## Task
Once the line containing "X59860000Y-104200000D03*" is found in the records below, return it and each following line exactly, up to and including the line containing "X85260000Y-104200000D03*", and nothing else.

## Supplied information
◆ ◆ ◆ ◆
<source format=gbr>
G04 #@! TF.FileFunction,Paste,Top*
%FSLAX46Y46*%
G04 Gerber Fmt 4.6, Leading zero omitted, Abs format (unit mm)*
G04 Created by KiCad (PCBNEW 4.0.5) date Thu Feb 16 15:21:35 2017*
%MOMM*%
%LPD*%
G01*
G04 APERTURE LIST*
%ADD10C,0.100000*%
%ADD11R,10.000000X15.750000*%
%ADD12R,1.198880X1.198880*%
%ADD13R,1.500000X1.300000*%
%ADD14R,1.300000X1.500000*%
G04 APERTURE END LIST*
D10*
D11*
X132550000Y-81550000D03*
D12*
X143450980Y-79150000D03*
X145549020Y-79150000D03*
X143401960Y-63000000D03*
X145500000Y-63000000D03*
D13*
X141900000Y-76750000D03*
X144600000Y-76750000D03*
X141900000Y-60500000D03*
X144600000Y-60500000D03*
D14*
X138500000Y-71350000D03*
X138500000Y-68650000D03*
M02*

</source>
◆ ◆ ◆ ◆
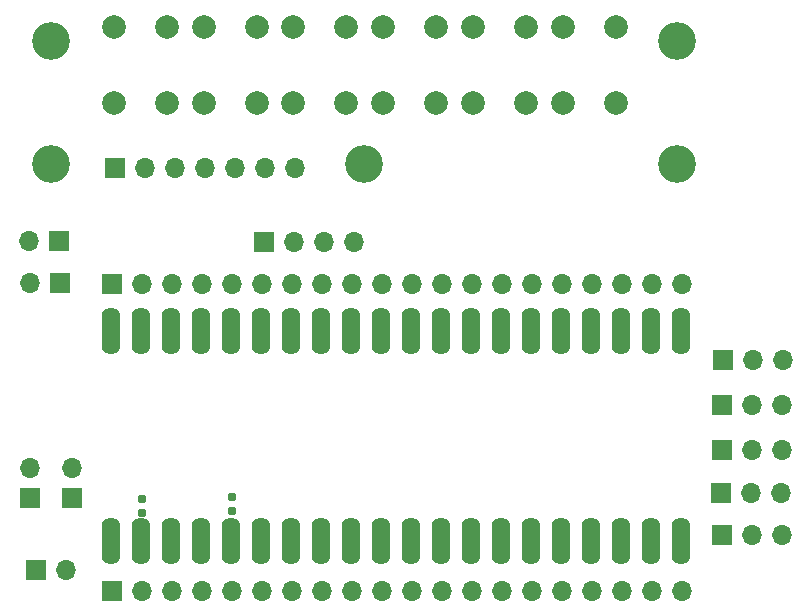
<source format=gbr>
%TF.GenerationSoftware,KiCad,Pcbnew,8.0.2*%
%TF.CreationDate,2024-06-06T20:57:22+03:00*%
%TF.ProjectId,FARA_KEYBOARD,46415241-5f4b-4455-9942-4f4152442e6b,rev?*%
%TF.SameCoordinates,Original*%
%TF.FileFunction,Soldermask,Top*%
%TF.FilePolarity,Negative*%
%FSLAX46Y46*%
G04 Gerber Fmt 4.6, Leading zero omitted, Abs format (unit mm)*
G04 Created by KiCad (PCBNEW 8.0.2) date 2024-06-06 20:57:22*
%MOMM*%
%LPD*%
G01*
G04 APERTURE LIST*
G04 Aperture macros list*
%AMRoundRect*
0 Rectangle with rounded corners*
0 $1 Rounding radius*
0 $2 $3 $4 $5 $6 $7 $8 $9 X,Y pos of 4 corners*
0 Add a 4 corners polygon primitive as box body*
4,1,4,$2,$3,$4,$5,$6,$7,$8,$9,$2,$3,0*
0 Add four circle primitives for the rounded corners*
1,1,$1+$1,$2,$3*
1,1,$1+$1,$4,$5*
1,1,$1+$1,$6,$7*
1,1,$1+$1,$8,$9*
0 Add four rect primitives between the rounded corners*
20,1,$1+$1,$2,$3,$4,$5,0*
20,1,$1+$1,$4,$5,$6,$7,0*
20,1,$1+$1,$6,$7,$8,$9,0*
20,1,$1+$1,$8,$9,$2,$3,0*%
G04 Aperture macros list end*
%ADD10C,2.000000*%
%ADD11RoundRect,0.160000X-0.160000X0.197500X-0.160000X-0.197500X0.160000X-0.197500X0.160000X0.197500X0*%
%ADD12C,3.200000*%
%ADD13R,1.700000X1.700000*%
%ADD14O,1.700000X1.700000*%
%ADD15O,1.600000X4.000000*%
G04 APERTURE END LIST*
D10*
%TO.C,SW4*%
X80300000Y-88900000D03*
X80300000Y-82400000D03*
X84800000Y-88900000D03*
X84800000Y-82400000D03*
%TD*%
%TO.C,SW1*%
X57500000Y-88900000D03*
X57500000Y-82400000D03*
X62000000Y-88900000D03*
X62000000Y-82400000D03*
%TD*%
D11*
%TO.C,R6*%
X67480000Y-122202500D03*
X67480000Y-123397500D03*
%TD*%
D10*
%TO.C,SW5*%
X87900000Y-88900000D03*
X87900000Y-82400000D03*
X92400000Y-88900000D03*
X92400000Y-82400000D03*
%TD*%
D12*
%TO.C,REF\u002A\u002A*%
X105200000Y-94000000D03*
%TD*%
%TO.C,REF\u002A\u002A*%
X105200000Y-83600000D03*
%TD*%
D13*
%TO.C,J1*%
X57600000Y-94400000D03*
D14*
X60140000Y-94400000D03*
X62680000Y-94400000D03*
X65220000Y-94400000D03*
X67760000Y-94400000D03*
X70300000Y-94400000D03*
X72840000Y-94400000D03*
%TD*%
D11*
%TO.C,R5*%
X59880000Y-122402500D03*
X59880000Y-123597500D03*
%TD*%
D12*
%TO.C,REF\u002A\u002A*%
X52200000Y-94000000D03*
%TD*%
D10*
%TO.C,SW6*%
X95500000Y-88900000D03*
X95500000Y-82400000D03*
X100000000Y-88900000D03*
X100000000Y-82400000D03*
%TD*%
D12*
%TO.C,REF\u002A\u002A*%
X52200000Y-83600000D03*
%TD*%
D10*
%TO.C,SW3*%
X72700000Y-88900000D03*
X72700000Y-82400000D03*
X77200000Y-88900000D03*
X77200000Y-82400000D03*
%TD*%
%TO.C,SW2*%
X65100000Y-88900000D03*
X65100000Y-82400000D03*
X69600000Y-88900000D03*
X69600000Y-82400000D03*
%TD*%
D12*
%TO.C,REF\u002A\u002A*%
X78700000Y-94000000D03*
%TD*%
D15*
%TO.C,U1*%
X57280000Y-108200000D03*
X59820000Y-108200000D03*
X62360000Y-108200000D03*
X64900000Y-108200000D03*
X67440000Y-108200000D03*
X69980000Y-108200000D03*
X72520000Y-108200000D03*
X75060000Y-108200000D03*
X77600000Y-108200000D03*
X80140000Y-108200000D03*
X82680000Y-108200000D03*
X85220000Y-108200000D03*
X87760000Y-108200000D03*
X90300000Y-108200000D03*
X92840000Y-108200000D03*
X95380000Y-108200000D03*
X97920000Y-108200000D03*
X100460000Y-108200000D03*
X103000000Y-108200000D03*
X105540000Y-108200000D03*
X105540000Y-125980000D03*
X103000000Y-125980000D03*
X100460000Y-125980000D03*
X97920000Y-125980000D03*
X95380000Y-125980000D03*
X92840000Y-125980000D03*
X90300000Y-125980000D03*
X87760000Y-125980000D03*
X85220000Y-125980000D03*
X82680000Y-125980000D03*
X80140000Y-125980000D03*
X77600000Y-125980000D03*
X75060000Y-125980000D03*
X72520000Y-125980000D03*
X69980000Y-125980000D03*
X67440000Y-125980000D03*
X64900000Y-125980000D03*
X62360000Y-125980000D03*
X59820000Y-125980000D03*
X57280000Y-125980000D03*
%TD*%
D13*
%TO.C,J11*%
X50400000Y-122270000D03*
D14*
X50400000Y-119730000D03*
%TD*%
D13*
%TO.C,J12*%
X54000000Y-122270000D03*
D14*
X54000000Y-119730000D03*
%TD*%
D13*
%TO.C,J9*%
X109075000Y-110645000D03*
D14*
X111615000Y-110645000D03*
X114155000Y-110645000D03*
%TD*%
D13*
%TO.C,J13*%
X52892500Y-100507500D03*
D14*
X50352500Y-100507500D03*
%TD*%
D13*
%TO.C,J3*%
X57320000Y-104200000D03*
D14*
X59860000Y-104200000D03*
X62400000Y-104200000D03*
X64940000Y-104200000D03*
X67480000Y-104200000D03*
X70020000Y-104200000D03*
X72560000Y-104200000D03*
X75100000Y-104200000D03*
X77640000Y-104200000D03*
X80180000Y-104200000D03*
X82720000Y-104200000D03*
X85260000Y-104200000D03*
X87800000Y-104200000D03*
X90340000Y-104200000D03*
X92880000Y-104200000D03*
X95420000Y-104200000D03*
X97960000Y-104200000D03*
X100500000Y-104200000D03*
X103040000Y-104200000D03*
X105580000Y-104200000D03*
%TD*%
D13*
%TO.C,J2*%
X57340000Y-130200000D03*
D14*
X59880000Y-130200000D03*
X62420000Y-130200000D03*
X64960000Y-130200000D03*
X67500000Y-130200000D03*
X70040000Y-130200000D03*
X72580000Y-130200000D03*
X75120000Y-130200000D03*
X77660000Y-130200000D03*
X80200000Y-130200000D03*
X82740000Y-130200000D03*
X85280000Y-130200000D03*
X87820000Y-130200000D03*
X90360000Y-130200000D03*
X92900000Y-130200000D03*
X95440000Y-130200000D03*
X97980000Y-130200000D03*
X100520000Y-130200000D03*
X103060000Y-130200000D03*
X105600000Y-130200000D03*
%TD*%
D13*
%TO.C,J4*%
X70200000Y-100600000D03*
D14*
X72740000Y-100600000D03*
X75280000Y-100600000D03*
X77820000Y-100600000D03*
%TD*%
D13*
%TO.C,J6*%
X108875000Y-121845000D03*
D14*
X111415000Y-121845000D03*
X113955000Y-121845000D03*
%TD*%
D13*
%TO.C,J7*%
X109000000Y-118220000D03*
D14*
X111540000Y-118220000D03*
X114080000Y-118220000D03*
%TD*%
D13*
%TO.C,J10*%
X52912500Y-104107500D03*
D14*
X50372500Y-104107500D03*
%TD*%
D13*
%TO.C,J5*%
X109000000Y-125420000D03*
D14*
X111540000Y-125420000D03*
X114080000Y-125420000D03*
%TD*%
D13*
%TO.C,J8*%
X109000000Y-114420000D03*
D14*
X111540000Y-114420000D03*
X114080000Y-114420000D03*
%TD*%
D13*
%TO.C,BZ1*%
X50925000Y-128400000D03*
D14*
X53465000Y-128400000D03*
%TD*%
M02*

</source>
◆ ◆ ◆ ◆
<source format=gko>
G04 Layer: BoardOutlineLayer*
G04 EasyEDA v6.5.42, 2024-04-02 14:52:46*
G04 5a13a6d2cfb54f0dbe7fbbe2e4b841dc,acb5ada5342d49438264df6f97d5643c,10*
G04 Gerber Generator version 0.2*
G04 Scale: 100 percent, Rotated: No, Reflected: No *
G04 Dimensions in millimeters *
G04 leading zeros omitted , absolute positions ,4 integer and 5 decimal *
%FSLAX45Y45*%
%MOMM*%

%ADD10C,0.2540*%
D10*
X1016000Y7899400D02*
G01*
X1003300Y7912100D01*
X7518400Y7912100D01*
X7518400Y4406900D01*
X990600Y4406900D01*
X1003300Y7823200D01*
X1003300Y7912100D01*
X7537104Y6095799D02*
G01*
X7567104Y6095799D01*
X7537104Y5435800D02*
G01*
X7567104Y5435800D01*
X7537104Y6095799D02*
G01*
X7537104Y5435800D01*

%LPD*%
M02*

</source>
◆ ◆ ◆ ◆
## Solution for this task
X59860000Y-104200000D03*
X62400000Y-104200000D03*
X64940000Y-104200000D03*
X67480000Y-104200000D03*
X70020000Y-104200000D03*
X72560000Y-104200000D03*
X75100000Y-104200000D03*
X77640000Y-104200000D03*
X80180000Y-104200000D03*
X82720000Y-104200000D03*
X85260000Y-104200000D03*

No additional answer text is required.